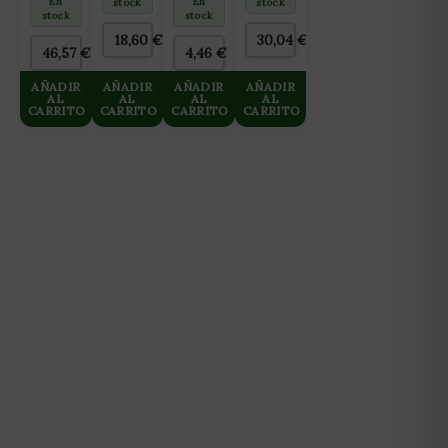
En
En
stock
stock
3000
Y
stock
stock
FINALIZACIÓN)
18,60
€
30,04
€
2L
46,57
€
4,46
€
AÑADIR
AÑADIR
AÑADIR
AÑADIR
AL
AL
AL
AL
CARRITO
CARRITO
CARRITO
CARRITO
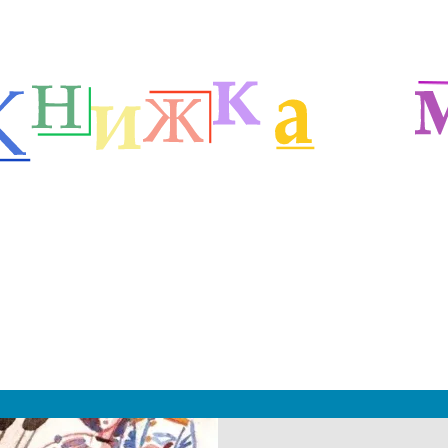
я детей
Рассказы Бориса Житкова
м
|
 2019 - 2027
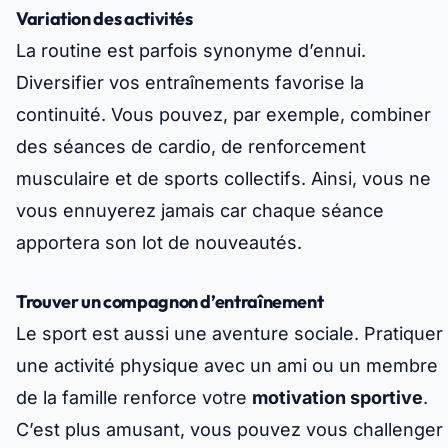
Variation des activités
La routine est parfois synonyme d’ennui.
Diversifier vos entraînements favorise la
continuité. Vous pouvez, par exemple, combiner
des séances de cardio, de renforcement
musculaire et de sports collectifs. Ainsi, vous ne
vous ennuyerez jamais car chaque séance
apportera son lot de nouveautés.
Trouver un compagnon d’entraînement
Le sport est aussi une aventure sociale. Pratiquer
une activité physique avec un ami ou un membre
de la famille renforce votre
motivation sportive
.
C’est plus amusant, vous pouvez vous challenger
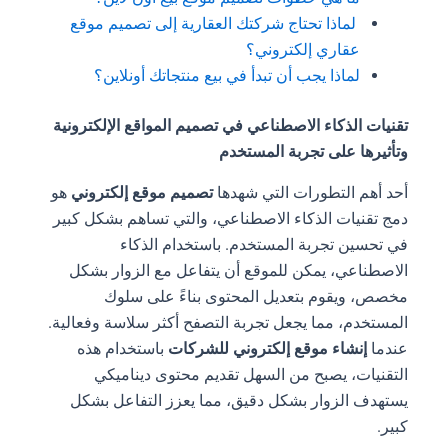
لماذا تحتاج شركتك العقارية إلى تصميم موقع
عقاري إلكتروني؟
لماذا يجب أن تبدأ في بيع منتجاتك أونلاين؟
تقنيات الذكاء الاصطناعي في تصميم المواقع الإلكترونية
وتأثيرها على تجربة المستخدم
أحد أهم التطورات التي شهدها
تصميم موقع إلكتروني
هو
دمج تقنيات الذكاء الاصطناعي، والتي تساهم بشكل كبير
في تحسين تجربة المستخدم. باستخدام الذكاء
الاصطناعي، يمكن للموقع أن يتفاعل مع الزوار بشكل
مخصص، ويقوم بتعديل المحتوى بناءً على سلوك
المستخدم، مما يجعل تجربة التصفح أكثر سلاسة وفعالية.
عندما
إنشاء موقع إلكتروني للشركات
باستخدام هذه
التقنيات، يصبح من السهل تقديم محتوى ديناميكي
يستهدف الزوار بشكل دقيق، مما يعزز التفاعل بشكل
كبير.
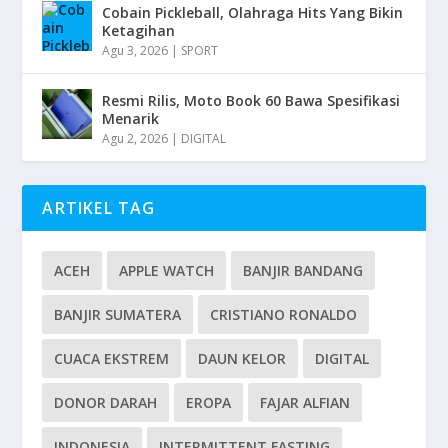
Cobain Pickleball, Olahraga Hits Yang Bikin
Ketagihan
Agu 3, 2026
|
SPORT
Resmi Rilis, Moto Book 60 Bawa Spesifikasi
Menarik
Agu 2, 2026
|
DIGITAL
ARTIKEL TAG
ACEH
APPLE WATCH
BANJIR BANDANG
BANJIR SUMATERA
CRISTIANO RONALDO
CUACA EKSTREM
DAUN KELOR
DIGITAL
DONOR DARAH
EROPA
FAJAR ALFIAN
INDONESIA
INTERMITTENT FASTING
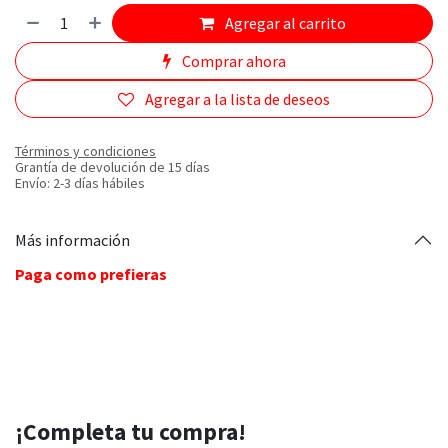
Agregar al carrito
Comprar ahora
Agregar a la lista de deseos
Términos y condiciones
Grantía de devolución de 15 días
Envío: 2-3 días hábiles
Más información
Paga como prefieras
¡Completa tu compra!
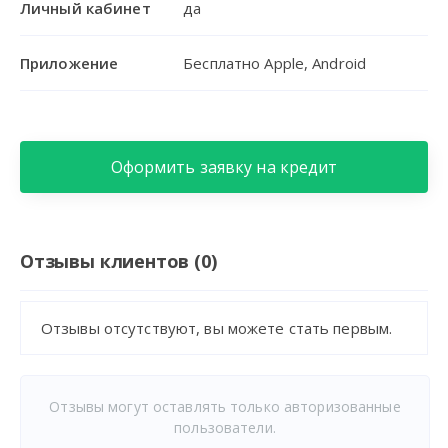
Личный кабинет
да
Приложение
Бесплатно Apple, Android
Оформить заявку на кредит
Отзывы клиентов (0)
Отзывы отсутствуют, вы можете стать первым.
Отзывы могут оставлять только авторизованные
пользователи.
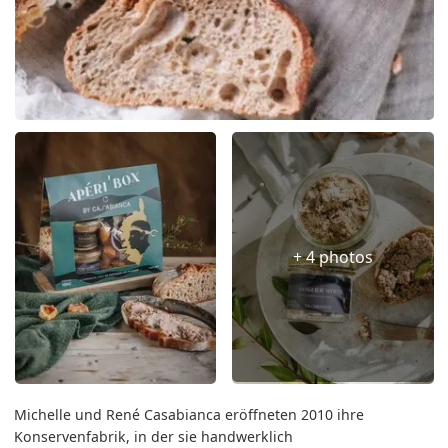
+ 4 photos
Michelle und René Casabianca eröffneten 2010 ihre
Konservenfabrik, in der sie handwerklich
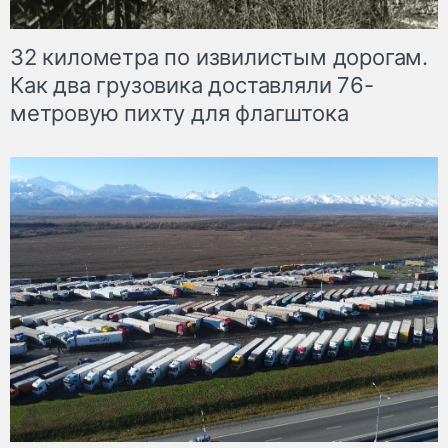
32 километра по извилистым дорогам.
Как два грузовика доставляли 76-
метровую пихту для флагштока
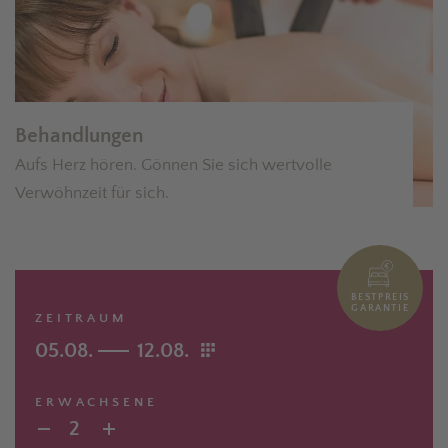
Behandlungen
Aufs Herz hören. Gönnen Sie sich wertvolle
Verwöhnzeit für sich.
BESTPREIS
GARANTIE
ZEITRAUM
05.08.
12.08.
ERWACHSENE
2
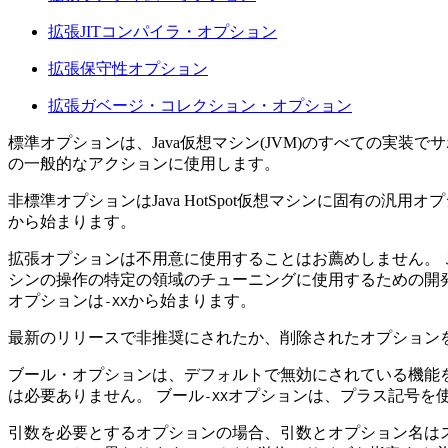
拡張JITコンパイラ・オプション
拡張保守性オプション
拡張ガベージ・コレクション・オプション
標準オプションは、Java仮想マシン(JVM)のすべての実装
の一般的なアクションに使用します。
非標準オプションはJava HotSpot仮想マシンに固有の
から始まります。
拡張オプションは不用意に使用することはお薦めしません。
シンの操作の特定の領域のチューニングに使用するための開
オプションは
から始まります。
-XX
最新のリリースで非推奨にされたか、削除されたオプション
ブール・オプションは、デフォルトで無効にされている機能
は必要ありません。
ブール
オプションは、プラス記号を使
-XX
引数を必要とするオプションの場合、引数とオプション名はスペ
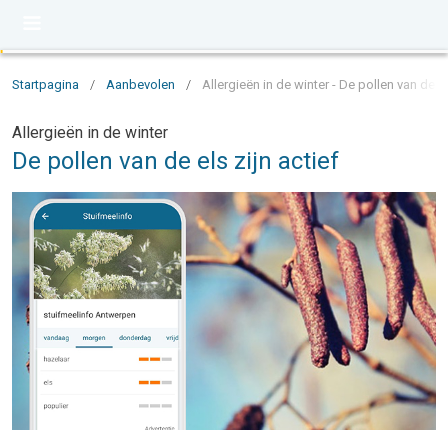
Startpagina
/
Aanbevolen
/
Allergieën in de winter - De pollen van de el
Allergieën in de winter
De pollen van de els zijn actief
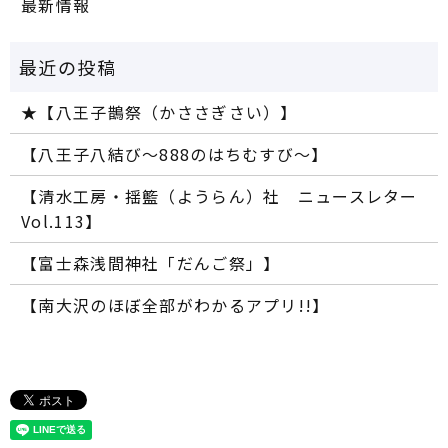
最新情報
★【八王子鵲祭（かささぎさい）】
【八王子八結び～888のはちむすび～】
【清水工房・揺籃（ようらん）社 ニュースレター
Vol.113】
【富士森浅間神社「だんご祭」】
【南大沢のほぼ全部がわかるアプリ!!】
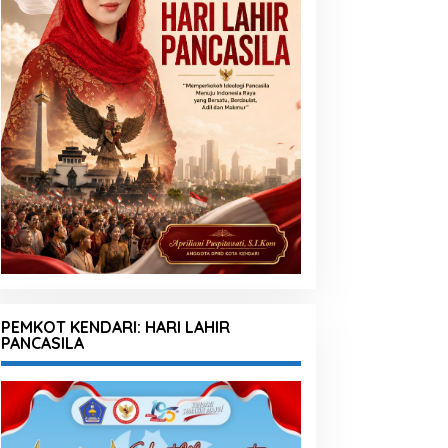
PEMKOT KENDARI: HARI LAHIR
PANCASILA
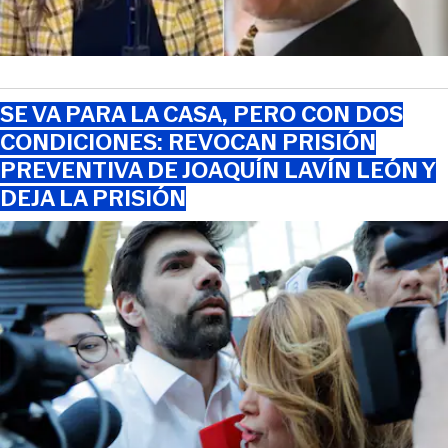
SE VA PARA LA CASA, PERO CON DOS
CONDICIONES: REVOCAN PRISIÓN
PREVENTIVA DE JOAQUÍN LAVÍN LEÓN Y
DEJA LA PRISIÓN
# # # # # # #
DIRECTIVE: Pick out each of the lines above that contains the string "تجربة", and copy those lines. Matching is case-sensitive.

OUTPUT OF THE TASK:
وتأثيرها على تجربة المستخدم
في تحسين تجربة المستخدم. باستخدام الذكاء
المستخدم، مما يجعل تجربة التصفح أكثر سلاسة وفعالية.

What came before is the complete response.